ASSIGNED TASK.
After locating "mouse_move(488, 196)" in the listing below, copy that line and each one after it exactly, ending with the line that has "left_mouse_up()".

INFORMATION GIVEN.
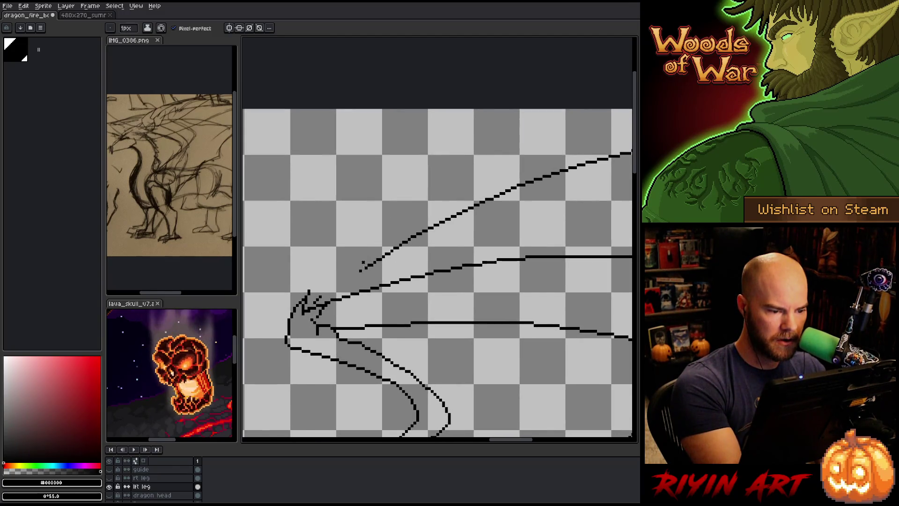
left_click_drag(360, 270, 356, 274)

* * *

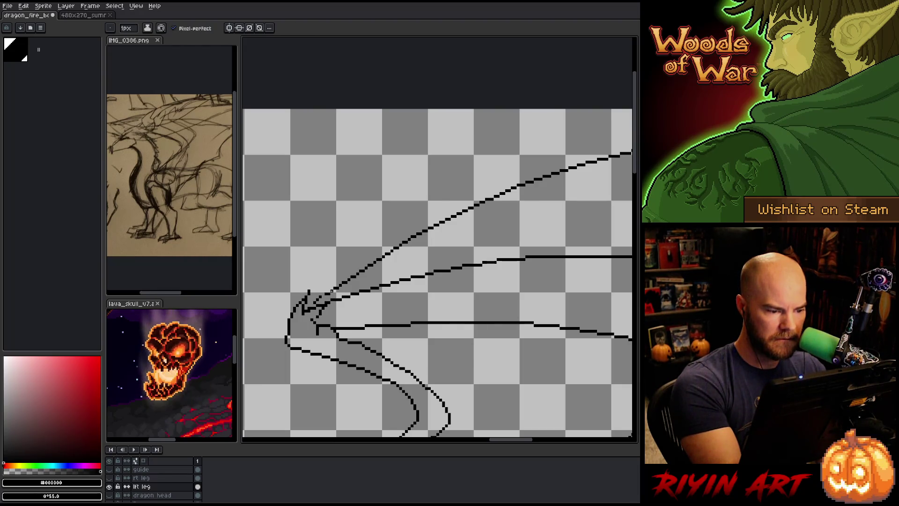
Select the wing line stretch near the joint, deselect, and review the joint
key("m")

* * *

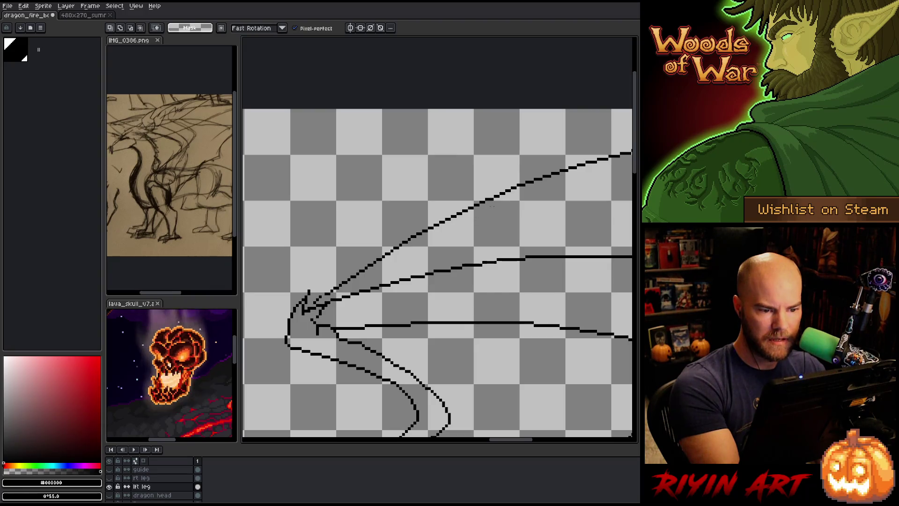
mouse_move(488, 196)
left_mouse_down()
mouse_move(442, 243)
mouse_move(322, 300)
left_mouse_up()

EXERCISE RESPONSE.
mouse_move(488, 196)
left_mouse_down()
mouse_move(442, 243)
mouse_move(322, 300)
left_mouse_up()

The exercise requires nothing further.